2. My interest in looking vintage has plummeted.

The circle skirts and tea dresses and retro silhouettes I wore last year were nowhere to be found in my outfit choices this time. I wore short skirts, cropped jackets, shorts over tights, interesting wrap maxi dresses, bright colours and neutral prints. There's probably still a few vintage ideas in there (especially with my current hairstyle), but I don't think anyone would look at my month's photos and think, "ooh, she's got a very vintage aesthetic". Similar to above, it might be a well I'll dip into for dance dresses, but they would be costumes and I would be treating them as such. In the future I'll be looking out for patterns and companies with a more modern aesthetic and nice details.

3. I actually like layering and need to think about it a bit more critically.

I have spent the last year or so looking for a completely basic, no closure, cropped cardigan pattern. I've never found one and I actually bought a cardigan last year. I wear it a LOT and one of the things I worried most about doing an entirely-handmade Me Made May was how I'd cope without that cardigan. What I discovered fairly quickly was that I was dressing much better; the cardigan is so black and boring that it takes away from an outfit rather than adding to it. I'm not going to throw it out or anything, but I am going to take the opposite approach and try to find patterns for really interesting layering pieces that are going to make my outfits look more pulled together.

4. My wardrobe and style makes way more sense to me this year.

Don't get me wrong, I wore a lot of nice things during Me Made May last year and I discovered a lot of new outfits I wouldn't otherwise have thought of. But stylistically I was all over the place and by the end of the month I was mostly wearing things I'd panic-sewn because I didn't have enough stuff (I did have enough stuff, I just didn't want to wear most of it). This year I have a clear sense of what my style is, I was making clothes at my normal rate, and though I did start to panic about not having enough stuff two thirds of the way through, it was baseless. Most of the non-occasion-specific stuff in my wardrobe got worn, and making enough outfits for thirty-one days with no complete repeats was much easier than I thought it was going to be.

5. I don't have any style-breaking holes in my handmade wardrobe anymore.

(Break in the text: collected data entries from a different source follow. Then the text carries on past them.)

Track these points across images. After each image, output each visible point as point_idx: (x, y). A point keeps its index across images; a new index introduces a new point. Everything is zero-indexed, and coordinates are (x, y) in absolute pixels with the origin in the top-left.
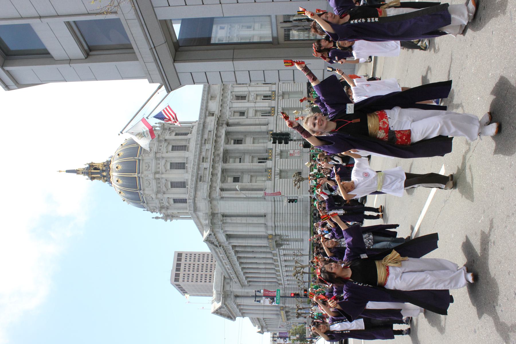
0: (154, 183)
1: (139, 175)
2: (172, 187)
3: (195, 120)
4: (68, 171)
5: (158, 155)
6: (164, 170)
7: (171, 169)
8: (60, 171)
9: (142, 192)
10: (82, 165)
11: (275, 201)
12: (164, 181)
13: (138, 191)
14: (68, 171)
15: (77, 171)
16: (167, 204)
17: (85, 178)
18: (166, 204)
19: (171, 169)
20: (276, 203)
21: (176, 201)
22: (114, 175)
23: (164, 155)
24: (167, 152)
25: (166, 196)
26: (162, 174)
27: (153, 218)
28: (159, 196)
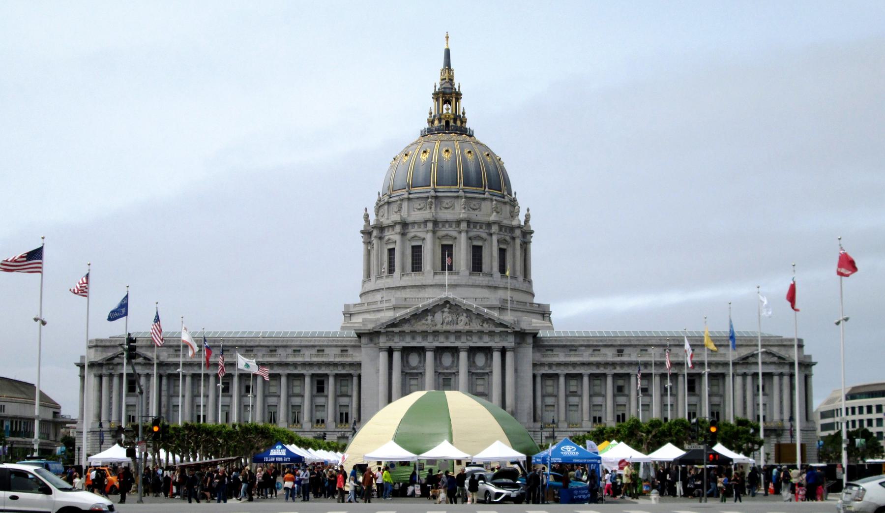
1: (461, 193)
3: (542, 290)
4: (448, 52)
5: (495, 229)
6: (472, 234)
8: (447, 38)
10: (459, 81)
12: (454, 234)
14: (448, 52)
17: (435, 81)
18: (412, 232)
21: (417, 251)
23: (495, 238)
24: (498, 241)
25: (429, 237)
28: (430, 226)
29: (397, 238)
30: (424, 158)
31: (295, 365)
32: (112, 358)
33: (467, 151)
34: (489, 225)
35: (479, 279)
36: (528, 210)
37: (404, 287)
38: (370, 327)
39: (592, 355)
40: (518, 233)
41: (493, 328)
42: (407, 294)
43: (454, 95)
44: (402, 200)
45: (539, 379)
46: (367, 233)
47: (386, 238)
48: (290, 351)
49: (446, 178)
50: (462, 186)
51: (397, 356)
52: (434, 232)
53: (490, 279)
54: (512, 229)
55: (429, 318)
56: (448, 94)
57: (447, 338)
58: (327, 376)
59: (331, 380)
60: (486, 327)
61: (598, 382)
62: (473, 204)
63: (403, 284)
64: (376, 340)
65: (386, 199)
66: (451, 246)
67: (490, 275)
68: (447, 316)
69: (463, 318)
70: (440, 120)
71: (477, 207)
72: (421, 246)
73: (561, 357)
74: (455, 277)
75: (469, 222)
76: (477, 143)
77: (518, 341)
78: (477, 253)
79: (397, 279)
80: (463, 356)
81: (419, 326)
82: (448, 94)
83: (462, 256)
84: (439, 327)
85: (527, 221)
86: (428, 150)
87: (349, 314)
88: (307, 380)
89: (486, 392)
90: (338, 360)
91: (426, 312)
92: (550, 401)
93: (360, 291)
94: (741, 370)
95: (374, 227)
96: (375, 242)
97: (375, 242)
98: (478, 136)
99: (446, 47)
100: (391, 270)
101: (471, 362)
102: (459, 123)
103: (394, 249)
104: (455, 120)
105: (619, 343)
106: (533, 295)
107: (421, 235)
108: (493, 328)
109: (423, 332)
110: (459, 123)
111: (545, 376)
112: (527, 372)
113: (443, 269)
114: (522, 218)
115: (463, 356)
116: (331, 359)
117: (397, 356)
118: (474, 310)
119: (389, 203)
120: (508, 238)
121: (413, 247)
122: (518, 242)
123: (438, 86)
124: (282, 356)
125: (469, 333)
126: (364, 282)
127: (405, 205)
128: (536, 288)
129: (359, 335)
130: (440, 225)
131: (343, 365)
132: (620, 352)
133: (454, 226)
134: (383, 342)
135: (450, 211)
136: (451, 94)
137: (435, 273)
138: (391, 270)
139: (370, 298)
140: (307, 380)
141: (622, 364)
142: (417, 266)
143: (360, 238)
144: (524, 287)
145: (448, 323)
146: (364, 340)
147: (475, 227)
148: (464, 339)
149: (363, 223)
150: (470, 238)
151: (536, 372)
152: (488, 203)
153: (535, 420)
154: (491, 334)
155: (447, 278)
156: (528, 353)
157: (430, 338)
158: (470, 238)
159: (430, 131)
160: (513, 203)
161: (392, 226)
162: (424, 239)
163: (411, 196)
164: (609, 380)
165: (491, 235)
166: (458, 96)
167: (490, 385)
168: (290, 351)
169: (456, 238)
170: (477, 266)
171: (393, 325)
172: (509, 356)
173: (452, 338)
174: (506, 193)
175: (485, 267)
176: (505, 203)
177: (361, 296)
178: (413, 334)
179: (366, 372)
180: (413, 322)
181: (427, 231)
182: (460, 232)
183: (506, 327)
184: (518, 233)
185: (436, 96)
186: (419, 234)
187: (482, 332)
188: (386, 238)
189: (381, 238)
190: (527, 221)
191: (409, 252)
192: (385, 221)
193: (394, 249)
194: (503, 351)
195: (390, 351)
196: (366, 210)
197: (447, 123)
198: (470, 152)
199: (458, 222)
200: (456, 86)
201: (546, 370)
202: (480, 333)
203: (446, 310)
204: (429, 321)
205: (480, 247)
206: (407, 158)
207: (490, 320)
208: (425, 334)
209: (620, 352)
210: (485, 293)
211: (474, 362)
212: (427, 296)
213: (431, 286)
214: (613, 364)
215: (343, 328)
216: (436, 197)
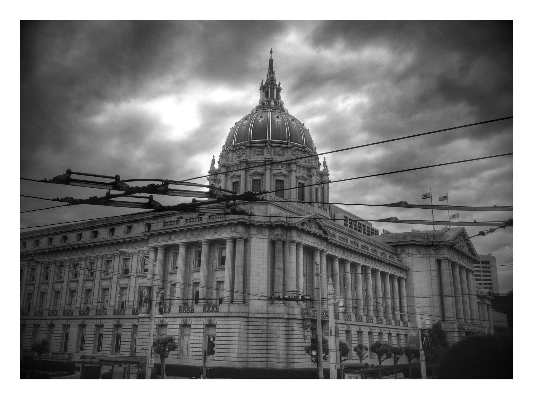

The only thing I really could have used and didn't have during Me Made May was a jacket in another colour. Everything I've made goes with at least one other thing I've made, it was easy to put things together, and I didn't feel like I was missing anything. My wardrobe doesn't feel broken without my black jumper anymore. I mean, I still love that jumper and I still want to make one at some point, but I can easily do without it now. Obviously this will change when my circumstances do, but right now I can stop overthinking about what I "need" and start focusing on things I'd like to try.

6. I can look good even when I don't like the way I look.

My self-esteem is in the pits right now, and it's been difficult to make things, photograph myself wearing them, and put those photos on the internet. This month I've had to do it every day, and sometimes I've hated it. Don't want to be seen, don't want to put make-up on, quantifying my self-worth in Instagram likes stresses me out, etc. But I did it, and now my Instagram has 31 photos of me looking cute and stylish for a whole month straight. I've gone out in bright colours and eye-catching patterns when I just wanted to hide under a blanket, and as the month went on it got easier and easier.

All in all, a successful month. Next up: something new! Yay!